Für Schirp führen diese Bewertungen zu einer Inanspruchnahme der BaFin im Wege der Amtshaftung gem. § 839 Abs. 1 BGB. Der versierte Anwalt kennt natürlich die Rechtsprechung aus dem Effeff und sagt daher auch offen, bei dieser Vorschrift zwei Problemkreise zu sehen: ++ Zum einen die Frage, ob § 839 BGB den Interessen der Anleger dient, also die BaFin den Anlegern Schutz vor unseriösen Emittenten schuldet und ++ zweitens, ob anderweitige Ersatzmöglichkeiten (etwa durch die vertreibenden Banken) bestehen. Insbesondere der erste Punkt, ob die BaFin Aufgaben nur im öffentlichen Interesse wahrnimmt (so etwa § 4 Abs. 4 FinDAG, bzw. der frühere § 6 Abs. 3 KWG oder auch der Bundesgerichtshof) oder auch zum Schutze des Anlegers, ist juristisch umstritten. Aus diesem Grunde zieht Schirp klugerweise prozessual die Karte, das Verfahren unmittelbar nach Eröffnung ruhend zu stellen und dem EuGH diese Frage vorzulegen.
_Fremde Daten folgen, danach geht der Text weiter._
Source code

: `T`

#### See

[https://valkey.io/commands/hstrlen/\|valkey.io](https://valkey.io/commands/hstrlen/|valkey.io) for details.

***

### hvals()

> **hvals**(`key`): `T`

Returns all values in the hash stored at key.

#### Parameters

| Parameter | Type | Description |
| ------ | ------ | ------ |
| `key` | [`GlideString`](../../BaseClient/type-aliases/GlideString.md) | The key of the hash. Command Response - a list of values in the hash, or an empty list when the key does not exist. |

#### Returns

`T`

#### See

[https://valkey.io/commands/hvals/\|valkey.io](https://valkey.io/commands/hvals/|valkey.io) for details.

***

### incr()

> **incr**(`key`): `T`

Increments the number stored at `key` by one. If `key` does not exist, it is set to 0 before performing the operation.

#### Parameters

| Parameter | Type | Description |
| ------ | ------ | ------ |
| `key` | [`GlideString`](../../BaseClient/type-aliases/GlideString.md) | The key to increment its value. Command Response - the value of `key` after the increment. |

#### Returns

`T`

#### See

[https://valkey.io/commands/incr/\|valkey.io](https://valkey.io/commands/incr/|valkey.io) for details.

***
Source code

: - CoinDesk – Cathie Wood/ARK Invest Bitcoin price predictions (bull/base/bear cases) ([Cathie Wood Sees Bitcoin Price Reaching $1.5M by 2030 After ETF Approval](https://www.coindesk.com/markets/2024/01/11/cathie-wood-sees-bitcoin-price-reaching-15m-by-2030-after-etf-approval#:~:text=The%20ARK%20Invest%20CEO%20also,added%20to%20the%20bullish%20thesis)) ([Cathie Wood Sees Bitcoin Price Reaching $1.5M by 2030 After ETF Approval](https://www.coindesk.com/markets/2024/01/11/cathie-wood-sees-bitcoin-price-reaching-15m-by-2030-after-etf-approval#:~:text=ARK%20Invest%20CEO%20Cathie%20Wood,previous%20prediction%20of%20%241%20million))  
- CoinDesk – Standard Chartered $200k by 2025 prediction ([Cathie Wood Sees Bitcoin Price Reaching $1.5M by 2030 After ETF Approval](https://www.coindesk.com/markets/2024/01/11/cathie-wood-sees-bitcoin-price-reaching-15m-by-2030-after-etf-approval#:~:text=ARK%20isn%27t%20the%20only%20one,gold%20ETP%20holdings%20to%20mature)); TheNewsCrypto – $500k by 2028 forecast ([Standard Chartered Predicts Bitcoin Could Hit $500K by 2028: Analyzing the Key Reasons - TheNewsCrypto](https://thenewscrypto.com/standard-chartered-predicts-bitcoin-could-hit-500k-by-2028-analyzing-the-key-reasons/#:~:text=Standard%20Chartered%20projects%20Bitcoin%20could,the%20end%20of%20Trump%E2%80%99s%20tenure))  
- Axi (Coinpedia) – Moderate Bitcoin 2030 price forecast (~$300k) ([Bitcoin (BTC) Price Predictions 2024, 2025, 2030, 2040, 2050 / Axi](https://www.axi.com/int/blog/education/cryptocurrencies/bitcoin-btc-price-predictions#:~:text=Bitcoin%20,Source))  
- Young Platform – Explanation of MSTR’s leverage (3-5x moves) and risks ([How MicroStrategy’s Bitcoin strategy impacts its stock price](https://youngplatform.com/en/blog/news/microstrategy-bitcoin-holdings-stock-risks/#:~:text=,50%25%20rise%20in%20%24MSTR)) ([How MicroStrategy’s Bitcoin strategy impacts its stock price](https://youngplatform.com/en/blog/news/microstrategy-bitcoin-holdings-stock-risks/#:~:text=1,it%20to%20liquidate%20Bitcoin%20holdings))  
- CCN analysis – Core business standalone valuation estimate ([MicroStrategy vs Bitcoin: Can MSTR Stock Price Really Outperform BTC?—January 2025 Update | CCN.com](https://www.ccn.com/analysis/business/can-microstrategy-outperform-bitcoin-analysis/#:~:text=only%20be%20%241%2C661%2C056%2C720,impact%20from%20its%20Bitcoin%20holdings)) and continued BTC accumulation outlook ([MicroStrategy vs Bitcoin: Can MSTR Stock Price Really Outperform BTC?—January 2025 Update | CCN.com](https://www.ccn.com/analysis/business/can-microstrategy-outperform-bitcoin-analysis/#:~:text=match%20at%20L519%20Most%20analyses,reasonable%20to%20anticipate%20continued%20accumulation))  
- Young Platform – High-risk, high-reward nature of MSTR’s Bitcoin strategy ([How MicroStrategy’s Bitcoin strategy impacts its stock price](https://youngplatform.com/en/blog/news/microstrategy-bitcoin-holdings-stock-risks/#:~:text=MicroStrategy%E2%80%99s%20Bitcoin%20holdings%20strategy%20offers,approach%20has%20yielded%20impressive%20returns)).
Im Klartext heißt das: Falls der EuGH die Rechtsauffassung von Schirp teilt und der BaFin entgegen der Regelung in nationalem Recht (auch) die Aufgabe gibt, Anlegerinteressen zu schützen, muss vor dem LG Frankfurt weiterverhandelt werden und die Amtshaftung der BaFin (gegenüber dem Anleger) geprüft werden.

'Bi'-Zw.fazit: Vor dem Hintergrund, dass in dem Schirp-Verfahren in zwei Stufen, zunächst vor dem EuGH und anschließend vor dem LG Frankfurt, geklärt werden muss, ob die BaFin gegenüber den P&R-Anlegern für deren Schaden aufzukommen hat, rückt das Ersuchen der BaFin gegenüber den mitvertreibenden Banken auf Auskunft in ein anderes Licht. Noch hat 'Bi' keine Erkenntnisse darüber, wie die BaFin mit den Antworten der Institute umgehen wird. Dennoch: Vorsicht bleibt die Mutter der Porzellankiste.